DATA EXTRACTS –
····················
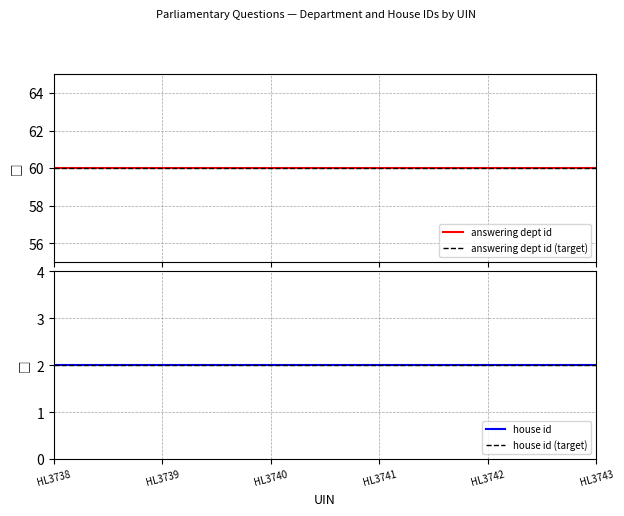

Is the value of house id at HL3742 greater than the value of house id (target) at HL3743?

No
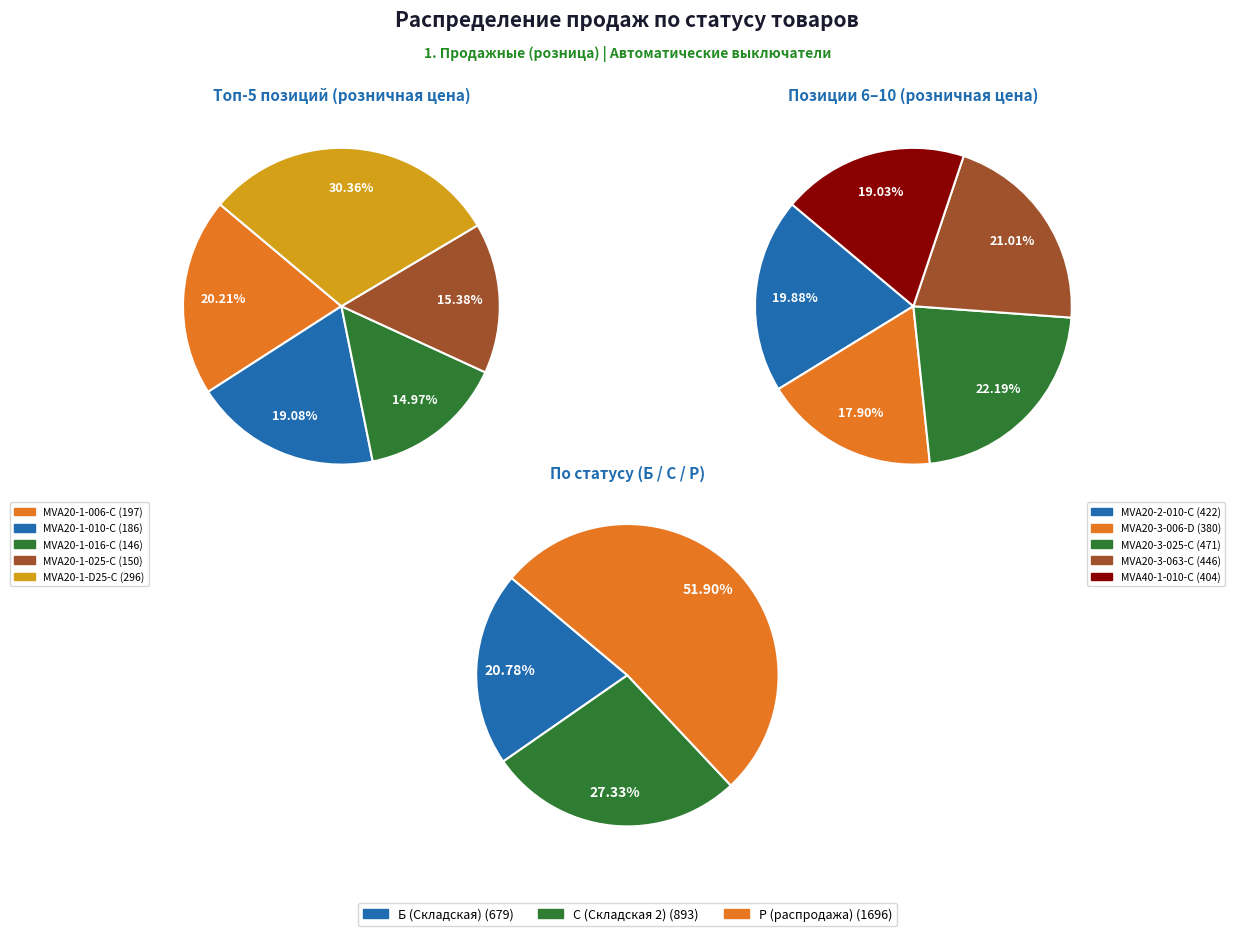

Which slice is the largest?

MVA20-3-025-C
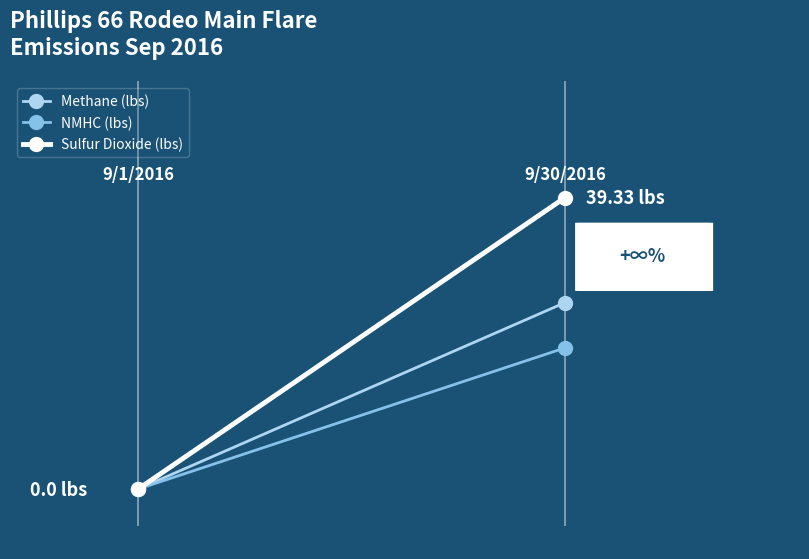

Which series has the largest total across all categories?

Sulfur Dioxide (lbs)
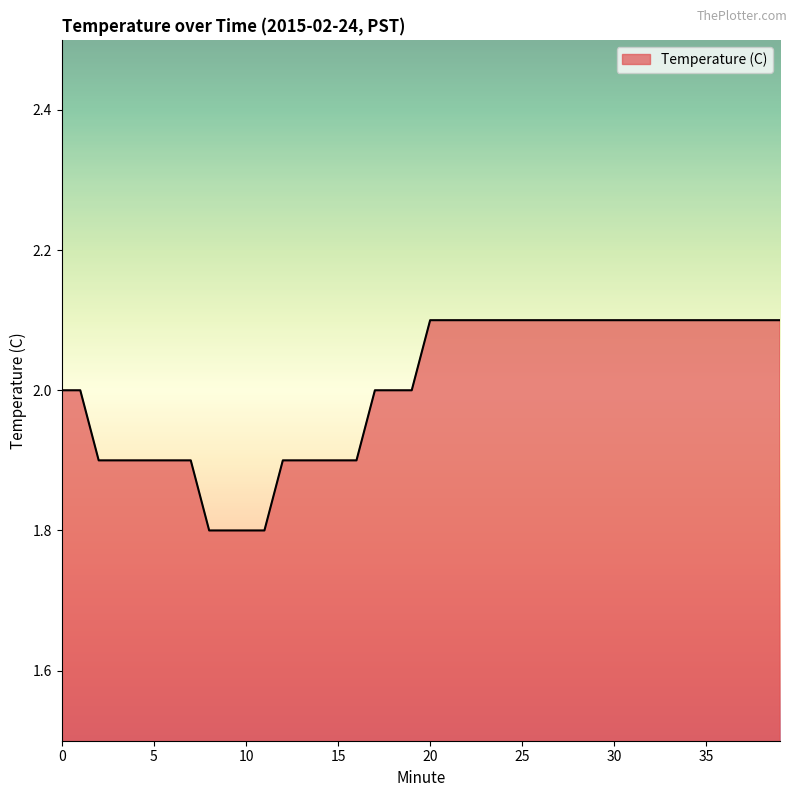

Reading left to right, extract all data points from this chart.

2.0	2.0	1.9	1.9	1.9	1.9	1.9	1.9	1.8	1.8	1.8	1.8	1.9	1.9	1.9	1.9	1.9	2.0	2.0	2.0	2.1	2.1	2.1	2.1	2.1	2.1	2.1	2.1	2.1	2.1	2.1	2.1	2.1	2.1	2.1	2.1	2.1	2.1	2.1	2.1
····················
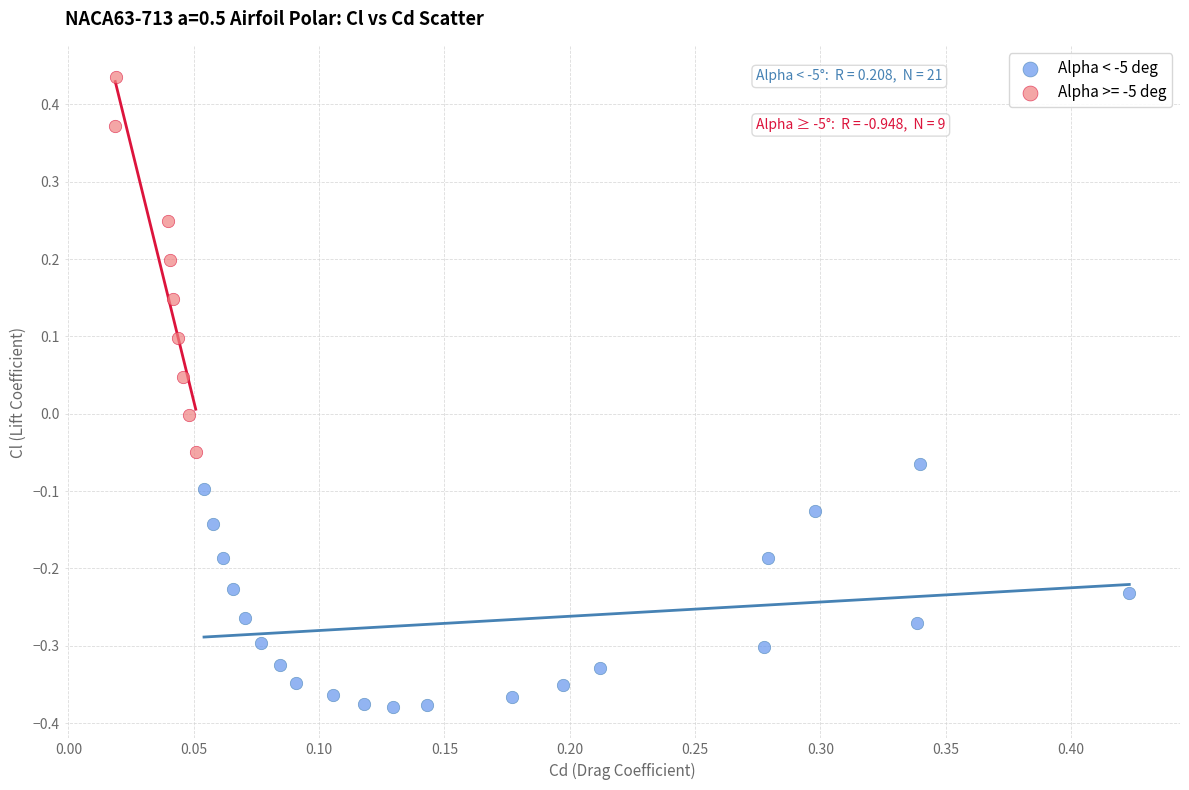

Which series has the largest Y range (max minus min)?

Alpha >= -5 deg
····················
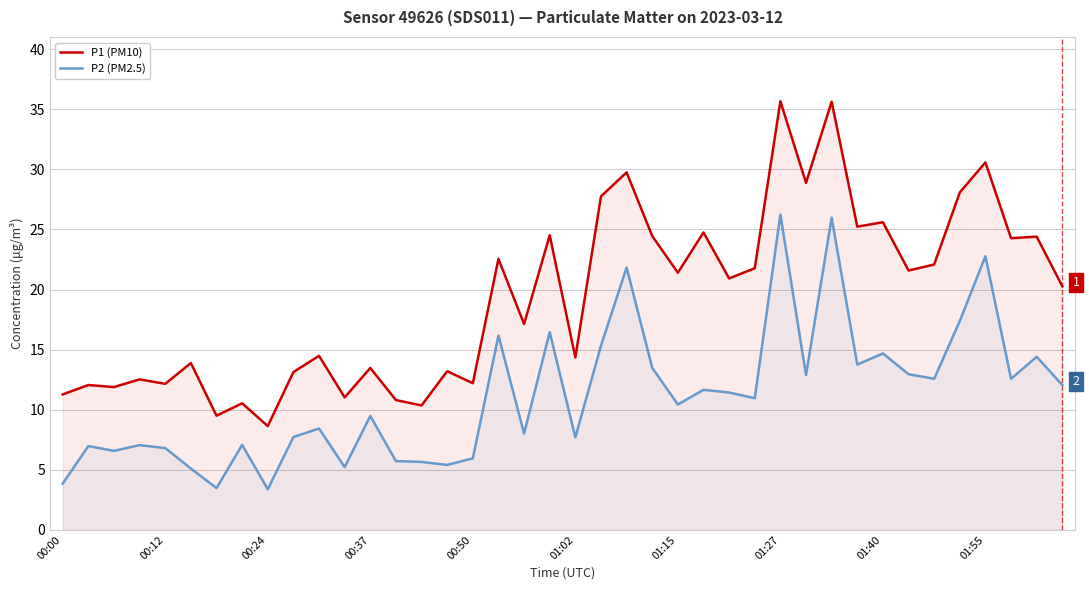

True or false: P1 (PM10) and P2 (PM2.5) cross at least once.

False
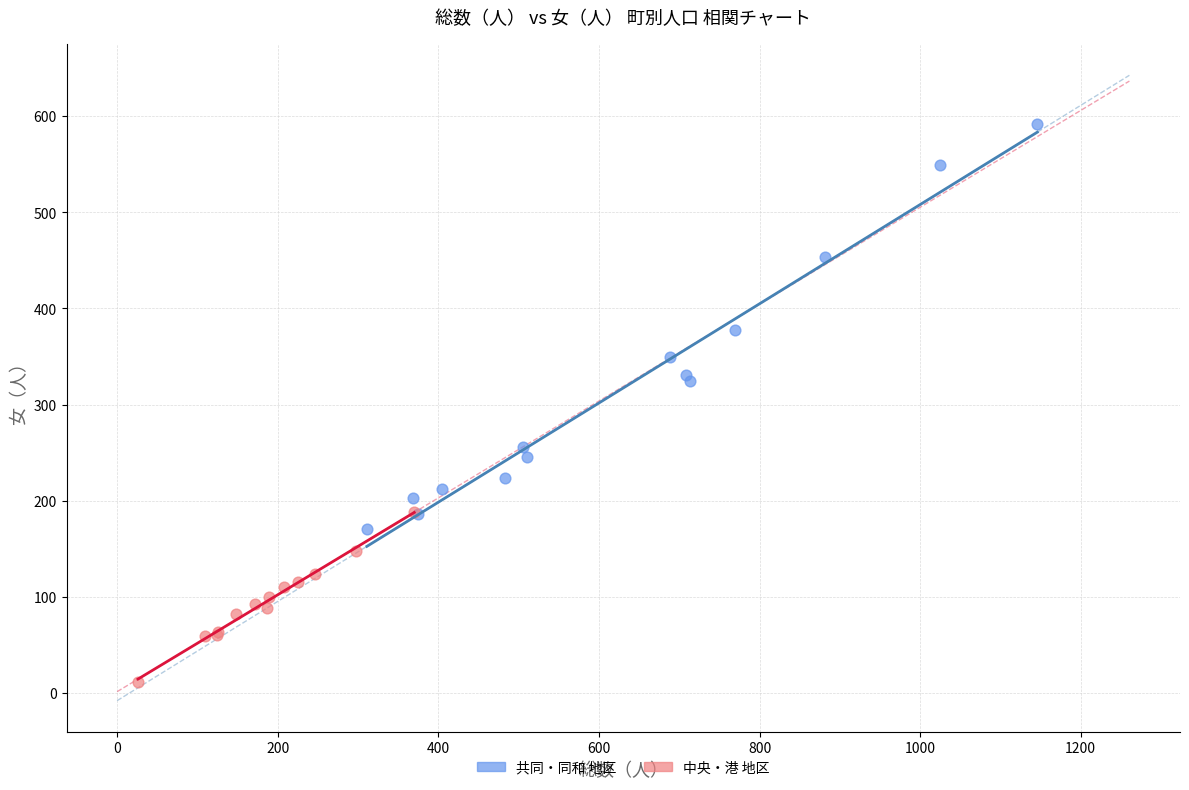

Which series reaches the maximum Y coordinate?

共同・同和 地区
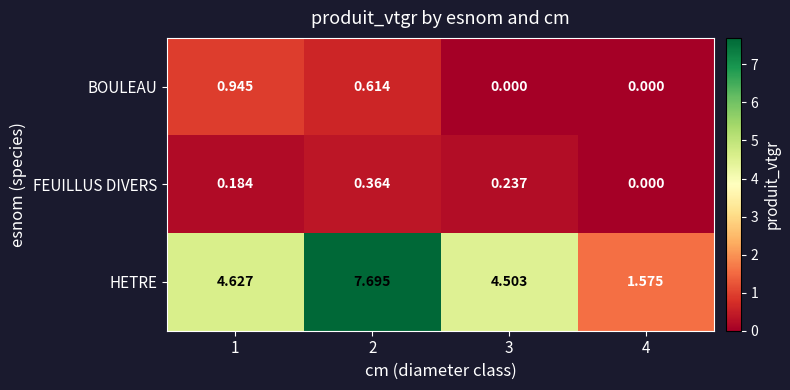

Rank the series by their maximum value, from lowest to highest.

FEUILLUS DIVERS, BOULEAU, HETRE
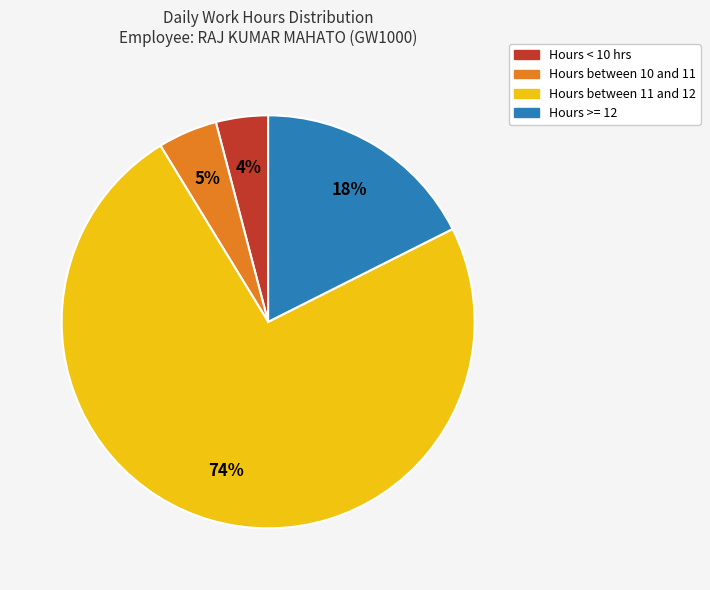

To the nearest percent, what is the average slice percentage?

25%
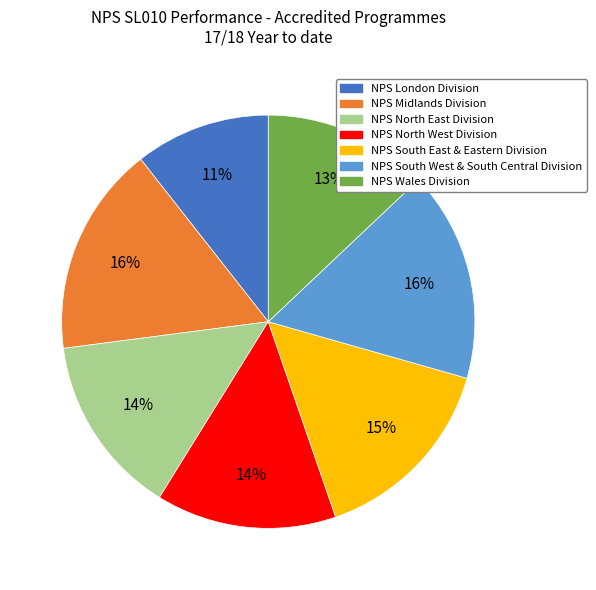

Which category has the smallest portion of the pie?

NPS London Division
····················
EXERCISE OBJECTIVE –
Format the lines of the items from the line containing "Which series reaches" through the line containing "NPS London Division", including both of those lines, as a numbered list, skipping blank lines and leaving out the pictures.

SOLUTION TO THIS TASK –
1. Which series reaches the maximum Y coordinate?
2. 共同・同和 地区
3. Rank the series by their maximum value, from lowest to highest.
4. FEUILLUS DIVERS, BOULEAU, HETRE
5. To the nearest percent, what is the average slice percentage?
6. 25%
7. Which category has the smallest portion of the pie?
8. NPS London Division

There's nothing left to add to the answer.